> _Problem to work on_: Please provide the entries below again, word for word.

> _Input records_:
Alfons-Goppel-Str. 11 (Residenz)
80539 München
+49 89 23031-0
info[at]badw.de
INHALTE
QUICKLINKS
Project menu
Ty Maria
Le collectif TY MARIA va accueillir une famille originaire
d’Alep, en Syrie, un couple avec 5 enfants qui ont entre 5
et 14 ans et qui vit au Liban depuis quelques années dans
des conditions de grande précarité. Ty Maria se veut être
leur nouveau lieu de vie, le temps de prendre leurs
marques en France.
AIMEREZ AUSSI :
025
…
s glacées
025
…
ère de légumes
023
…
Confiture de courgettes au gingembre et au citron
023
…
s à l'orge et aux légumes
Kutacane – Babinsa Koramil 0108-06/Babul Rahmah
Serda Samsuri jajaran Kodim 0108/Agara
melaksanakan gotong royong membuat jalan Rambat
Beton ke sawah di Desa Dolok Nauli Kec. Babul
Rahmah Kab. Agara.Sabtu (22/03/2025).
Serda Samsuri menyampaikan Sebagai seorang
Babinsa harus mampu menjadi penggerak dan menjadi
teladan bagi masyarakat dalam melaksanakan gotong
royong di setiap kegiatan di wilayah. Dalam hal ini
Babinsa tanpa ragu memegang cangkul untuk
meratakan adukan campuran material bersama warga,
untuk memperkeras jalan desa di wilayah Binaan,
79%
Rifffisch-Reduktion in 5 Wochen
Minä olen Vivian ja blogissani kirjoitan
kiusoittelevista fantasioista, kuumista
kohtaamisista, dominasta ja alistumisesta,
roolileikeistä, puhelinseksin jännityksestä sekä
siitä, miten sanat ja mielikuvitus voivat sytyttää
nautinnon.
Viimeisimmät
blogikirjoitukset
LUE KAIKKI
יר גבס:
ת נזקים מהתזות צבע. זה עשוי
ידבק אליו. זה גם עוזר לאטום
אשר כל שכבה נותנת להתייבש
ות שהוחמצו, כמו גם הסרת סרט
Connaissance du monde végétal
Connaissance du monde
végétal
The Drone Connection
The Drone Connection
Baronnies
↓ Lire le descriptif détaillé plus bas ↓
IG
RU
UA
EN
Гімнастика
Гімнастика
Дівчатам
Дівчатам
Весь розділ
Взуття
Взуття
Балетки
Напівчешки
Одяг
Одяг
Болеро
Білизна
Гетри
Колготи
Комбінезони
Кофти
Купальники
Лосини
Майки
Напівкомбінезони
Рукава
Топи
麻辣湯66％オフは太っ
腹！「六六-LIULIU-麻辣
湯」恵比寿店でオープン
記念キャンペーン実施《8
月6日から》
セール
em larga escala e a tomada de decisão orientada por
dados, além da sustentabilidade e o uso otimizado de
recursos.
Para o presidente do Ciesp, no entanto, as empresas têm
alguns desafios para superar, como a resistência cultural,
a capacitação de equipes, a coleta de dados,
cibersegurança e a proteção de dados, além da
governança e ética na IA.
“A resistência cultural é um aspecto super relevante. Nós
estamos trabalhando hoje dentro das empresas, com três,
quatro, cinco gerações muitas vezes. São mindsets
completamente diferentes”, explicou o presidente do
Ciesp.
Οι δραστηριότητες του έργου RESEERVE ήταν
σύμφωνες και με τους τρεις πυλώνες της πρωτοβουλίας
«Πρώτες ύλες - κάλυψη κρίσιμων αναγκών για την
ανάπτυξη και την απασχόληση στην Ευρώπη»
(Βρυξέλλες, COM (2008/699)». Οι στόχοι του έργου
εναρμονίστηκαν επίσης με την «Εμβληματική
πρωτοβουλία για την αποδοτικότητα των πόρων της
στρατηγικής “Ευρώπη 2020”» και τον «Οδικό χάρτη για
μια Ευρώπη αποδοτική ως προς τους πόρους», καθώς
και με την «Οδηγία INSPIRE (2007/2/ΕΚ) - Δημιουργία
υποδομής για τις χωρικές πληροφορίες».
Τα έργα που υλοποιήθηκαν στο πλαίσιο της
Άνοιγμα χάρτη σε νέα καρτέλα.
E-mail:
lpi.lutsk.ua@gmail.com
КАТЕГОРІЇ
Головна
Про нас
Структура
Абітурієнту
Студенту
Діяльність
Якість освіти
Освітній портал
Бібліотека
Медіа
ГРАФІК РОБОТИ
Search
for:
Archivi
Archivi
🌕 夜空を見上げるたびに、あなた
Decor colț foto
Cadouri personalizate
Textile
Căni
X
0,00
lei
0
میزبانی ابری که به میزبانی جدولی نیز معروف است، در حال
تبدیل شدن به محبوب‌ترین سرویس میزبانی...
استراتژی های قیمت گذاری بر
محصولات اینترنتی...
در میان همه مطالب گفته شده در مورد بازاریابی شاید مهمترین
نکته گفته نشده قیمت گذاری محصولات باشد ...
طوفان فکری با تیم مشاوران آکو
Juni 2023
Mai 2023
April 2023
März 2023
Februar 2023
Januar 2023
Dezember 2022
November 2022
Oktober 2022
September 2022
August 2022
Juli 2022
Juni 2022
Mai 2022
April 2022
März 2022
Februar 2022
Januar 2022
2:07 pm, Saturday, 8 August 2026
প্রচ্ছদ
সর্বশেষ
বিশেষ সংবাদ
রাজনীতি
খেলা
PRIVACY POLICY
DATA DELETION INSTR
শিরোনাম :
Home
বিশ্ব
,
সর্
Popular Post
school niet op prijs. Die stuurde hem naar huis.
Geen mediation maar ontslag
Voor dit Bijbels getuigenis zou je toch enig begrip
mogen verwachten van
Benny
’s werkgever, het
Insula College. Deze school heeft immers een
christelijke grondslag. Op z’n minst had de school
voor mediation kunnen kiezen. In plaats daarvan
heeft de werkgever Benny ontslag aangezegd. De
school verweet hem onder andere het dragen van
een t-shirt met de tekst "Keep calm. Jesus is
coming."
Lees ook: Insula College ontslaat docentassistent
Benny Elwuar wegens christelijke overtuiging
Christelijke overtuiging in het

> _Exercise answer_:
Alfons-Goppel-Str. 11 (Residenz)
80539 München
+49 89 23031-0
info[at]badw.de
INHALTE
QUICKLINKS
Project menu
Ty Maria
Le collectif TY MARIA va accueillir une famille originaire
d’Alep, en Syrie, un couple avec 5 enfants qui ont entre 5
et 14 ans et qui vit au Liban depuis quelques années dans
des conditions de grande précarité. Ty Maria se veut être
leur nouveau lieu de vie, le temps de prendre leurs
marques en France.
AIMEREZ AUSSI :
025
…
s glacées
025
…
ère de légumes
023
…
Confiture de courgettes au gingembre et au citron
023
…
s à l'orge et aux légumes
Kutacane – Babinsa Koramil 0108-06/Babul Rahmah
Serda Samsuri jajaran Kodim 0108/Agara
melaksanakan gotong royong membuat jalan Rambat
Beton ke sawah di Desa Dolok Nauli Kec. Babul
Rahmah Kab. Agara.Sabtu (22/03/2025).
Serda Samsuri menyampaikan Sebagai seorang
Babinsa harus mampu menjadi penggerak dan menjadi
teladan bagi masyarakat dalam melaksanakan gotong
royong di setiap kegiatan di wilayah. Dalam hal ini
Babinsa tanpa ragu memegang cangkul untuk
meratakan adukan campuran material bersama warga,
untuk memperkeras jalan desa di wilayah Binaan,
79%
Rifffisch-Reduktion in 5 Wochen
Minä olen Vivian ja blogissani kirjoitan
kiusoittelevista fantasioista, kuumista
kohtaamisista, dominasta ja alistumisesta,
roolileikeistä, puhelinseksin jännityksestä sekä
siitä, miten sanat ja mielikuvitus voivat sytyttää
nautinnon.
Viimeisimmät
blogikirjoitukset
LUE KAIKKI
יר גבס:
ת נזקים מהתזות צבע. זה עשוי
ידבק אליו. זה גם עוזר לאטום
אשר כל שכבה נותנת להתייבש
ות שהוחמצו, כמו גם הסרת סרט
Connaissance du monde végétal
Connaissance du monde
végétal
The Drone Connection
The Drone Connection
Baronnies
↓ Lire le descriptif détaillé plus bas ↓
IG
RU
UA
EN
Гімнастика
Гімнастика
Дівчатам
Дівчатам
Весь розділ
Взуття
Взуття
Балетки
Напівчешки
Одяг
Одяг
Болеро
Білизна
Гетри
Колготи
Комбінезони
Кофти
Купальники
Лосини
Майки
Напівкомбінезони
Рукава
Топи
麻辣湯66％オフは太っ
腹！「六六-LIULIU-麻辣
湯」恵比寿店でオープン
記念キャンペーン実施《8
月6日から》
セール
em larga escala e a tomada de decisão orientada por
dados, além da sustentabilidade e o uso otimizado de
recursos.
Para o presidente do Ciesp, no entanto, as empresas têm
alguns desafios para superar, como a resistência cultural,
a capacitação de equipes, a coleta de dados,
cibersegurança e a proteção de dados, além da
governança e ética na IA.
“A resistência cultural é um aspecto super relevante. Nós
estamos trabalhando hoje dentro das empresas, com três,
quatro, cinco gerações muitas vezes. São mindsets
completamente diferentes”, explicou o presidente do
Ciesp.
Οι δραστηριότητες του έργου RESEERVE ήταν
σύμφωνες και με τους τρεις πυλώνες της πρωτοβουλίας
«Πρώτες ύλες - κάλυψη κρίσιμων αναγκών για την
ανάπτυξη και την απασχόληση στην Ευρώπη»
(Βρυξέλλες, COM (2008/699)». Οι στόχοι του έργου
εναρμονίστηκαν επίσης με την «Εμβληματική
πρωτοβουλία για την αποδοτικότητα των πόρων της
στρατηγικής “Ευρώπη 2020”» και τον «Οδικό χάρτη για
μια Ευρώπη αποδοτική ως προς τους πόρους», καθώς
και με την «Οδηγία INSPIRE (2007/2/ΕΚ) - Δημιουργία
υποδομής για τις χωρικές πληροφορίες».
Τα έργα που υλοποιήθηκαν στο πλαίσιο της
Άνοιγμα χάρτη σε νέα καρτέλα.
E-mail:
lpi.lutsk.ua@gmail.com
КАТЕГОРІЇ
Головна
Про нас
Структура
Абітурієнту
Студенту
Діяльність
Якість освіти
Освітній портал
Бібліотека
Медіа
ГРАФІК РОБОТИ
Search
for:
Archivi
Archivi
🌕 夜空を見上げるたびに、あなた
Decor colț foto
Cadouri personalizate
Textile
Căni
X
0,00
lei
0
میزبانی ابری که به میزبانی جدولی نیز معروف است، در حال
تبدیل شدن به محبوب‌ترین سرویس میزبانی...
استراتژی های قیمت گذاری بر
محصولات اینترنتی...
در میان همه مطالب گفته شده در مورد بازاریابی شاید مهمترین
نکته گفته نشده قیمت گذاری محصولات باشد ...
طوفان فکری با تیم مشاوران آکو
Juni 2023
Mai 2023
April 2023
März 2023
Februar 2023
Januar 2023
Dezember 2022
November 2022
Oktober 2022
September 2022
August 2022
Juli 2022
Juni 2022
Mai 2022
April 2022
März 2022
Februar 2022
Januar 2022
2:07 pm, Saturday, 8 August 2026
প্রচ্ছদ
সর্বশেষ
বিশেষ সংবাদ
রাজনীতি
খেলা
PRIVACY POLICY
DATA DELETION INSTR
শিরোনাম :
Home
বিশ্ব
,
সর্
Popular Post
school niet op prijs. Die stuurde hem naar huis.
Geen mediation maar ontslag
Voor dit Bijbels getuigenis zou je toch enig begrip
mogen verwachten van
Benny
’s werkgever, het
Insula College. Deze school heeft immers een
christelijke grondslag. Op z’n minst had de school
voor mediation kunnen kiezen. In plaats daarvan
heeft de werkgever Benny ontslag aangezegd. De
school verweet hem onder andere het dragen van
een t-shirt met de tekst "Keep calm. Jesus is
coming."
Lees ook: Insula College ontslaat docentassistent
Benny Elwuar wegens christelijke overtuiging
Christelijke overtuiging in het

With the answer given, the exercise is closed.